From the L.A. Times:

Whooping cough is now at epidemic levels in California and the state could record the highest number of illnesses and death due to the disease in 50 years, the state’s top health official said Wednesday.

Reported cases of whooping cough, also known as pertussis, have quadrupled over the same time period last year, said Dr. Mark Horton, director of the California Department of Public Health. Five infants — all under 3 months — have died, including two in Los Angeles County and one in San Bernardino County.

Whooping cough is a bacterial disease that infects the respiratory system. There have been 910 confirmed cases of the highly contagious disease in California between Jan. 1 and June 15. During the same time last year, 219 cases were confirmed.

An additional 600 possible cases are being investigated.

L.A. County has reported 148 suspected pertussis cases, said Director of Public Health Jonathan Fielding. He urged infants’ relatives and caregivers to get a booster shot.

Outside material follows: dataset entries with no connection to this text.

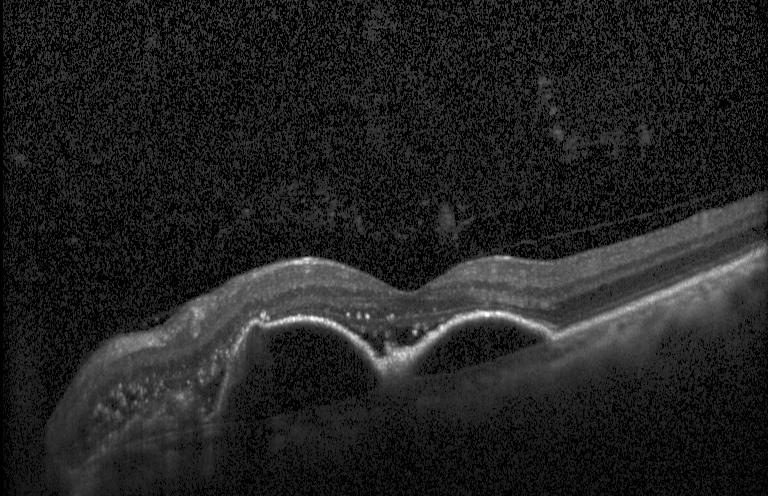

Spectral-domain OCT B-scan: a choroidal neovascular membrane.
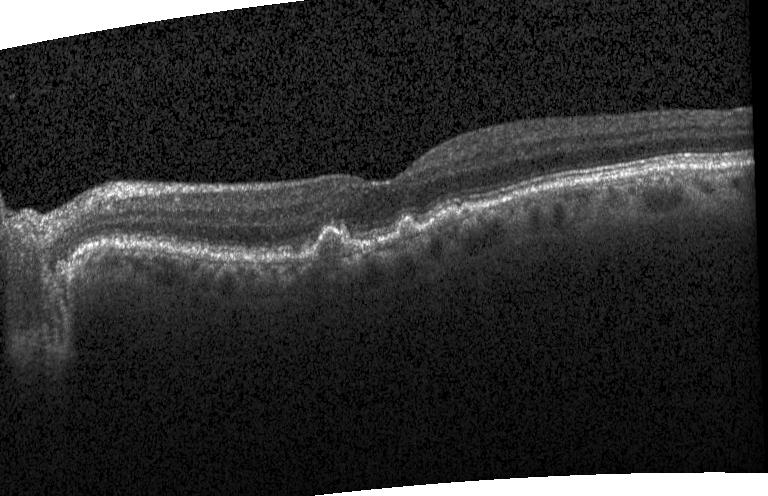
Assessment: multiple drusen.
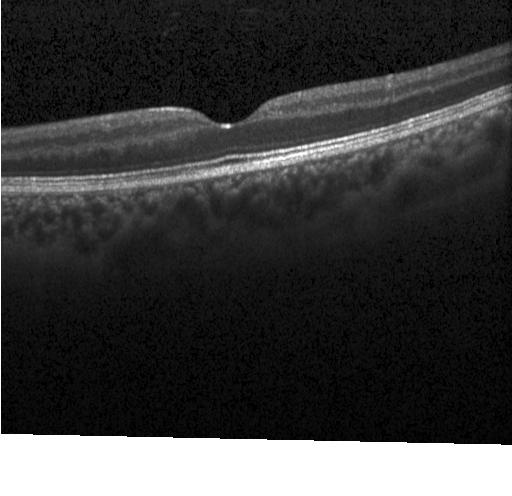 Heidelberg Spectralis, retinal OCT cross-section — The scan shows neither CNV, DME, nor drusen.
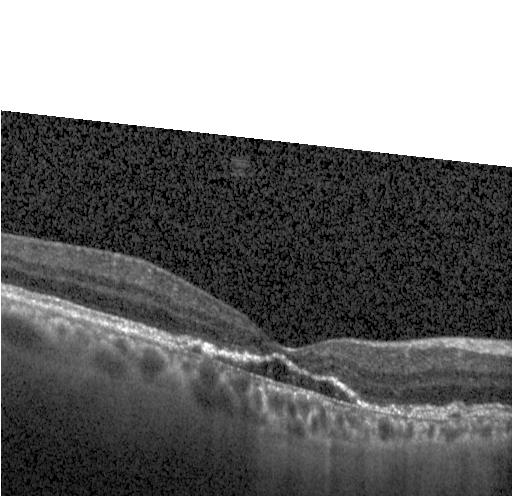

Finding: a choroidal neovascular membrane.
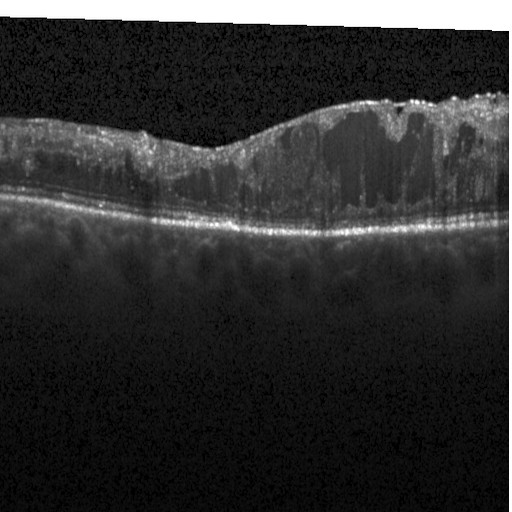

Optical coherence tomography scan — Macular OCT: diabetic macular edema (DME).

Vaccination only works if there are enough people immune to break the cycle of infection. Here’s a related story from last year:

Tamaulipas health officials are reporting that two babies have died from whooping cough south of the border.

The MetroNoticias de Tamaulipas newspaper reported that health officials are investigating how the children contracted the disease.

Several cases of the deadly disease have recently reported among children along the Mexican side of the border.

The Tamaulipas Healthy Ministry told MetroNoticias that the two babies who died were from the border cities of Rio Bravo and Nuevo Laredo.

Rio Bravo is located cross the Rio Grande River from Donna, Texas.

I think that it is a bad idea to have illegal immigrants carrying unknown diseases mixing freely in public places with the immunocompromised and with children whose parents have refused to vaccinate them due to their belief that vaccination is worse than the diseases they are supposed to prevent, but that’s just me. Draw your own conclusions.